Q*bert: The Escher-inspired platform puzzler from 1982

You had to be elegant then, there was no brute force option

Q*Bert

Antique Code Show Given the choice, which 80s videogame star would you choose to have a friendly seasonal pint and chin-wag with? Pacman’s obviously got a personality defect, Mario’s breath probably stinks, and that bloke from Jet Set Willy is no doubt a pervert. But Q*bert? Well he’s one interesting individual – full of mumbled swear-word utterances, true, but also brimming with interesting tales born out of the constraints of that era’s technology. Just ignore the fact that he drinks through his nose.

Q*Bert

Q*bert: 1982 does 3D

Gottlieb were famous solely for pinball machines until Jeff Lee produced Q*bert in conjunction with sound engineer David Thiel and the multi-talented Warren Davis (programming and acting? – all in a day’s work for this chap).

From concept to classic

It was M.C. Escher’s perspective-bending artwork that gave inspiration for the game’s notorious pyramids of isometric cubes. Lee added distinctive enemy characters such as curly snake-thing Coily – who jumps after our protagonist trying to bump him off – walking flames Slick and Sam, and sideways-moving beasts Wrongway and Ugg. That Lee’s designs have stood the test of time speaks volumes of their quality.

Q*Bert

Another day, another isometric headache

As an emerging programmer, Warren Davis used the project to practise code routines like randomness, producing balls that would bounce down from the top of each pyramid unpredictably. He got rid of Q*bert’s proposed shooting ability, and acting on a suggestion from Ron Waxman, Gottlieb’s vice-chairman of engineering, added the important gameplay touch of squares changing colour as our weird hero hops between each one. The aim of the game therefore became very simple: avoid every creature thrown at you while changing each and every square to the desired colour.

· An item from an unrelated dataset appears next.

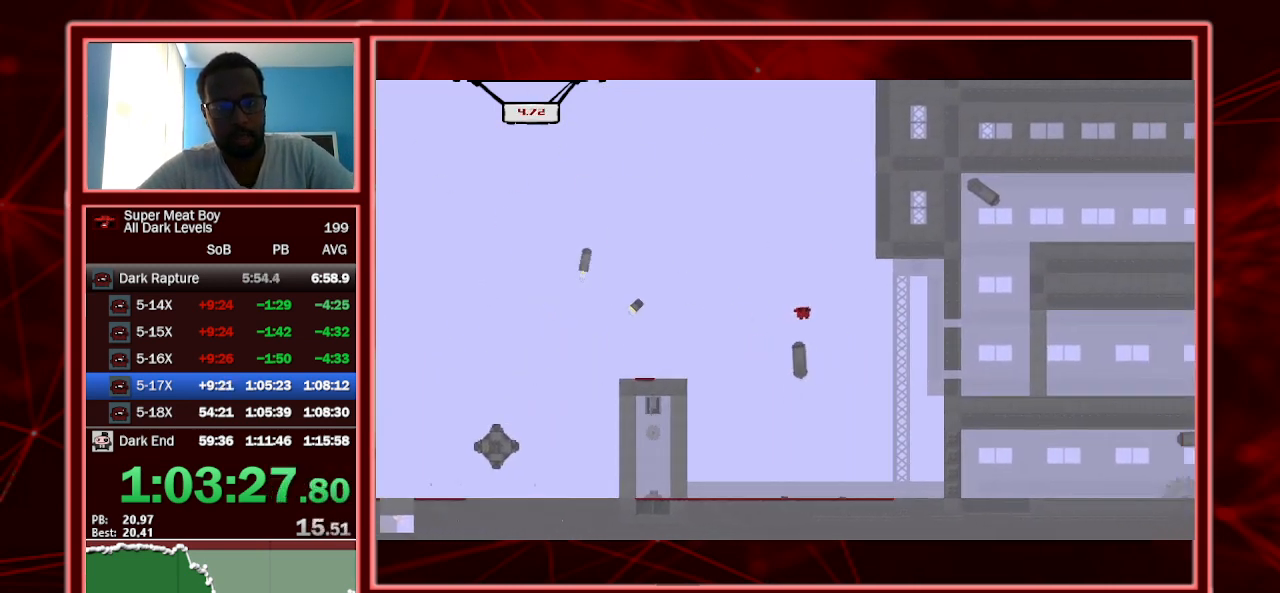
{"keys": ["left", "shift"], "events": [[34, "space", "up"], [100, "right", "up"], [200, "left", "down"]]}
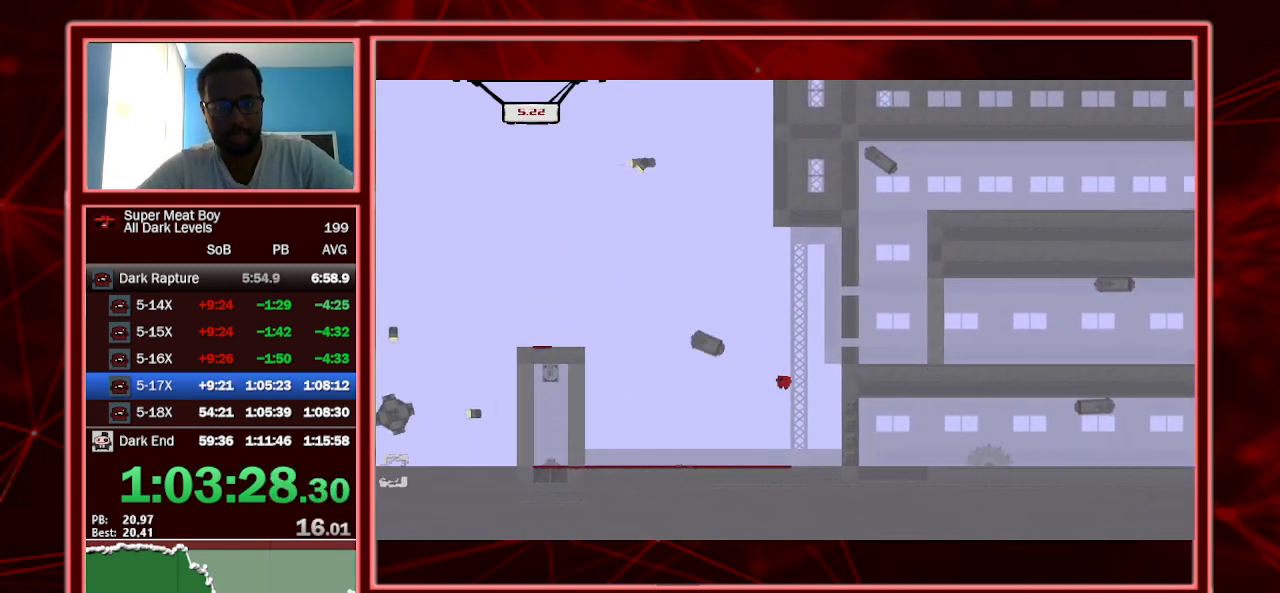
{"keys": ["left", "shift"], "events": []}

Those lovingly designed enemy characters would increase in speed and frequency as levels advanced, and later stages required cubes to be jumped upon a second time so that they change colour once more. Wacky rainbow-coloured swirling discs to the left and right of each stage gave our hero a nifty get-out strategy when swamped by enemies – the discs would deposit Q*bert back at the top of each pyramid. Touches like this lent a rewarding tension to the gameplay as one managed to escape death by the closest of margins. Q*Bert was cat and mouse, tactical yet reaction-based play at its best.

Q*Bert

A change of hue in a later stage

Davis felt that arcade games could be marred by overly complex control systems, and ultimately wanted to design a game that could be played while holding a drink! Thus Q*bert’s controls were incredibly minimal: a simple 4-way joystick and nothing else. Yet to suit the isometric playing field, that joystick was rotated by 45 degrees to sit in the arcade cabinet at a slightly jaunty angle – with those directions then lining up perfectly for our hero’s diagonal jumps. And all this innovation in 1982.